Chegando em Paris pegamos um buzão até o centro da cidade e de lá fomos para o hostel by táxi. Nesse meio tempo rolou de tentar pegar o metrô, mas além de não fazer idéia de onde raios deveríamos descer para ir até o hostel, a porcaria da máquina de tickets quebrou, a mocinha não conseguia consertar, já era 23:30h e o metrô funcionava até 00:15h... logo...
O hostel é bonitinho e tinha internet (LENTA!) relativamente barata, o que permitiu um grito de vida para o Brasil, acalentando os corações das mães preocupadas.
Na sexta-feira já acordamos com um café da manhã show de bola... croissants sensacionais! Comemos (muito) e saímos em busca do primeiro monumento: La Tour Eiffel.
Podem dizer o que for: que é um símbolo fálico, que os franceses são frescos, que a torre é inútil, blablabla... ela é linda. E a vista lá de cima é sensacional. E eu poderia ficar ainda mais tempo passeando por lá se as filas para o elevador não fossem tão irritantes!!!
Da Torre fomos para o Arco do Triunfo. É enorme. Não, não do jeito que parece quando se lê... é ENORME! E muito bonito, claro.
De lá, descemos a Champs Élysees, chegamos no La Concorde, vimos o Louvre (só por fora dessa vez) e decidimos ver a Notre Dame logo. Como nosso padrão de catedral estava bem alto... bom, não. O padrão do Vaticano não interferiu em nada, porque a Notre Dame é extremamente diferente e os arcos góticos são inexplicáveis.
Exautas, porém perseverantes, aproveitamos que o Louvre fica aberto até mais tarde às sextas-feiras e voltamos pra lá. Sim, eu vi a Monalisa! Muito feia! Mas eu vi! E a Vênus de Milo e mais um monte de estátuas e quadros lindos, mas isso deve ter totalizado cerca de 3% do museu. Basicamente, pegamos o mapa do Louvre e vimos as obras indicadas, por serem mais fáceis de achar e por serem, obviamente, as que mais interessavam turisticamente falando.
Acho que nesse dia a gente andou uns 20 Km. Se não mais. Eu já nem sabia qual parte das minhas pernas tinha originado a dor que eu estava sentindo. Mas não importava. Eu estava em Paris e eu tinha comido crepe de Nuttela. Com banana (para evitar a cãimbra, lógico!).

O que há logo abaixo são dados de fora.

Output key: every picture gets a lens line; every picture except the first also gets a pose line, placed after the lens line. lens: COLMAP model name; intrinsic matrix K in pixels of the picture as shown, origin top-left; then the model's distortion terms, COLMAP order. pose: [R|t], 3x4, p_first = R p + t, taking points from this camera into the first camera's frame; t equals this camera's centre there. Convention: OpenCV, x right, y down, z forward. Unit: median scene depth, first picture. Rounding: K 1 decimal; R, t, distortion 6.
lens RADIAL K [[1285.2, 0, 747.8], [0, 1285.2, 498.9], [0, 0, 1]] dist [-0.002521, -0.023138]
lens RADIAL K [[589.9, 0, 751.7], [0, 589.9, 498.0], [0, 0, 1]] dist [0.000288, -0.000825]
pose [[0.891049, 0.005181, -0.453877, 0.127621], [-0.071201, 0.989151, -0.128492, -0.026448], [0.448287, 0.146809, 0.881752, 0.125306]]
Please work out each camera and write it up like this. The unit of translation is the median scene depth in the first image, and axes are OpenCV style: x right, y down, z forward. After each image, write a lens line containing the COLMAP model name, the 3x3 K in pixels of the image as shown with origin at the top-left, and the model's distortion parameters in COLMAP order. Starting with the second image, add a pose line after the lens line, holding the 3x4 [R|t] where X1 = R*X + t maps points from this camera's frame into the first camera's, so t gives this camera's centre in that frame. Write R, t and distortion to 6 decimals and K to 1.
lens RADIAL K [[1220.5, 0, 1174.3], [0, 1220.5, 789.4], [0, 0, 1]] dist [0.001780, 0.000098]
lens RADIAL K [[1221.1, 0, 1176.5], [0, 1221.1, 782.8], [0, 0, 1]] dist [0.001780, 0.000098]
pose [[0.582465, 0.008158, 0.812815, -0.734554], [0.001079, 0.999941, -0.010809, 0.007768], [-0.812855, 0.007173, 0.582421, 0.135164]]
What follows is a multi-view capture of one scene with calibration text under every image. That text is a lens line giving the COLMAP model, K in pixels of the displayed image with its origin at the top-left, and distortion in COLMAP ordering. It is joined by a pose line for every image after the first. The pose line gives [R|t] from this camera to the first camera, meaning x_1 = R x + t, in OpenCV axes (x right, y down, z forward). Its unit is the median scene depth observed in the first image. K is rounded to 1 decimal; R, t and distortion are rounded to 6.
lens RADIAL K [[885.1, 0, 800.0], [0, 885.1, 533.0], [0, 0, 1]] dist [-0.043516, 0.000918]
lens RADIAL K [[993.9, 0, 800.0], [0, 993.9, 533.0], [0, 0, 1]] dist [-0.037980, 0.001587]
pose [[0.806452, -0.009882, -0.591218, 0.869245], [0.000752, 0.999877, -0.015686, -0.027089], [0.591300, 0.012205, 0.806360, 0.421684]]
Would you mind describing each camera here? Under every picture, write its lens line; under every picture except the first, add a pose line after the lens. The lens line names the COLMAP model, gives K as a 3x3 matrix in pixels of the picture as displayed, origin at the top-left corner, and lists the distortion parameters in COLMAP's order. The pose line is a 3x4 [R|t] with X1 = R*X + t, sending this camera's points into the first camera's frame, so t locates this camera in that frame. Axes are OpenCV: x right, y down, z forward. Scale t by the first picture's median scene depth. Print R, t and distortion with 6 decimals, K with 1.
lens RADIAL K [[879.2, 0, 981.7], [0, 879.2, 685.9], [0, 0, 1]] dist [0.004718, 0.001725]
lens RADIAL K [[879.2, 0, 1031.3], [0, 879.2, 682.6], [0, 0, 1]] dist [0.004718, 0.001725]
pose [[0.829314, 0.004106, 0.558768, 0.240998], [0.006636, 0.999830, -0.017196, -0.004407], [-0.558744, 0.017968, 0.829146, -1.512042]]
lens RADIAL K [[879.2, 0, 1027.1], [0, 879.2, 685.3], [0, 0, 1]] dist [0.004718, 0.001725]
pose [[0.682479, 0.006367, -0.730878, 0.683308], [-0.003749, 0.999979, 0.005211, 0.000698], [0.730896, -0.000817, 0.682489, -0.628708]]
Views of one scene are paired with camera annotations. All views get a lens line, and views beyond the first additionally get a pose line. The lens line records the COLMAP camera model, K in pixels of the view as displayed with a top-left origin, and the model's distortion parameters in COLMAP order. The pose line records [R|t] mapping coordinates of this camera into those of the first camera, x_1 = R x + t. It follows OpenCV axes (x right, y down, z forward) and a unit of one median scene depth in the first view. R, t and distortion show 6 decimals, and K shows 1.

Depois do rolezinho culto, caminhas pela Champs Élysees novamente, pra ter o prazer de ver tudo iluminado e mais bonito. Em seguida vimos La Tour novamente, que estava ainda melhor, toda iluminada, deixando o Champs de Mars mais bonito.
Ainda fomos até o Moulin Rouge e comemos creme "brulê". Divino. Fantastique. E nem tem chocolate. Incrível, não!?
Finalmente, voltamos ao hostel. Tentei falar com a minha mãe pelo telefone de lá mas as moedinhas foram engolidas sem validar os créditos, o que me deu cerca de um minuto para dizer "Oi, tudo bem? Eu estou bem!". Mas vale a intenção, certo?!